The comments from Louise Casey came as Kemi Badenoch, the Conservative leader, defended herself from claims that she was attempting to politicise the scandal of the organised rape of girls by men across dozens of towns over at least 25 years.
Lady Casey's report on Monday found evidence of 'over-representation' of Asian and Pakistani heritage men among suspects of 'group sexual exploitation' of children, according to data from three police forces.
Related: Casey report forces Starmer's hand on issue that has haunted Labour for decades
Casey told MPs on Tuesday that she was concerned that the limited data available on the race and ethnicity of offenders was not being used responsibly as part of the public debate on grooming gangs.
She said the report examined data from Greater Manchester police (GMP), which covers towns including Rochdale and Oldham where convicted grooming gangs operated.

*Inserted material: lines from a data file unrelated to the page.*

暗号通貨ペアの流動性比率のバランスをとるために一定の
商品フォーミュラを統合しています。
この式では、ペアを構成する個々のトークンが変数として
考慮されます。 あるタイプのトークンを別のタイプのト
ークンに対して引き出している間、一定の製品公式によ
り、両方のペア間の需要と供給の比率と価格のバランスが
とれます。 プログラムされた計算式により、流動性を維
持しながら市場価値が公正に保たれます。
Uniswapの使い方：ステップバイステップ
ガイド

'If you look at the data on child exploitation, suspects and offenders, it is disproportionately Asian heritage,' she said. 'If you look at the data for child abuse, it is not disproportionate and it is white men.
'So just a note to everybody, outside here rather than in here, let's just keep calm about how you interrogate data and what you get from it.'
According to the report, GMP's figures showed that 52% of suspects involved in multi-victim/multi-offender cases of child sexual exploitation over a three-year period were Asian, compared with 38% who were white.

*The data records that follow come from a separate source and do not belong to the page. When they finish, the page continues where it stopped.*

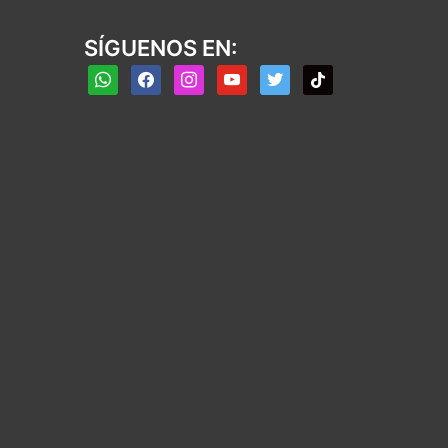
SÍGUENOS EN:
whatsapp
facebook
instagram
youtube
twitter
tiktok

When examining suspects for all child sex abuse crimes, not just grooming, the same force's data shows that 16% were Asian and 44% were white, while 32% of suspects were of 'unknown' ethnicity. The last census figures show that 57% of Greater Manchester is white and 21% is Asian, according to the report.
Related: UK grooming gangs inquiry 'must confront uncomfortable truths'
Keir Starmer said later on Tuesday that Badenoch had done about grooming gangs when the Tories were in power and asked why she had not brought forward a mandatory duty for authorities to report child sexual exploitation when she was a minister.
'Why didn't you do it? Why didn't you say one word about it?' the prime minister asked in a direct message to Badenoch as he spoke to reporters at the G7 summit in Canada.
Starmer also defended his record, saying he brought about the first prosecutions of grooming gang members while director of public prosecutions, changed the rules to make gang prosecution easier and called for mandatory reporting, which the Conservatives rejected.
'I'm now the prime minister who has passed into law mandatory reporting, who has taken forward the unique identifier for children, because I've always been really worried that children falling outside of school are not being picked up, and they are very vulnerable to exploitation,' he said. 'And obviously now [I have] announced this national inquiry.'
Casey told the BBC's Newsnight on Monday that she was 'disappointed' by the Conservatives' response to her review of the grooming gangs scandal. 'We need to change some laws, we need to do a national criminal investigation, we need to get on with a national inquiry with local footprint in it, and ideally wouldn't it be great if everybody came behind that and backed you?' she said.
'I felt the opposition could have just been a bit, you know, 'Yes we will all come together behind you.' Maybe there's still time to do that. I think it's just so important that they do.'
At a hastily arranged press conference, Badenoch said she was 'not doing politics now' but criticised people who sought to 'tone police those who are pointing out when something has gone wrong'.
'I do think that we should take the politics out of it. But who was it that said when we raised this issue that we were pandering to the far right? That's what brought the politics into it,' she said.
Badenoch said her party backed a national inquiry into the scandal and had been calling for one 'for six months'.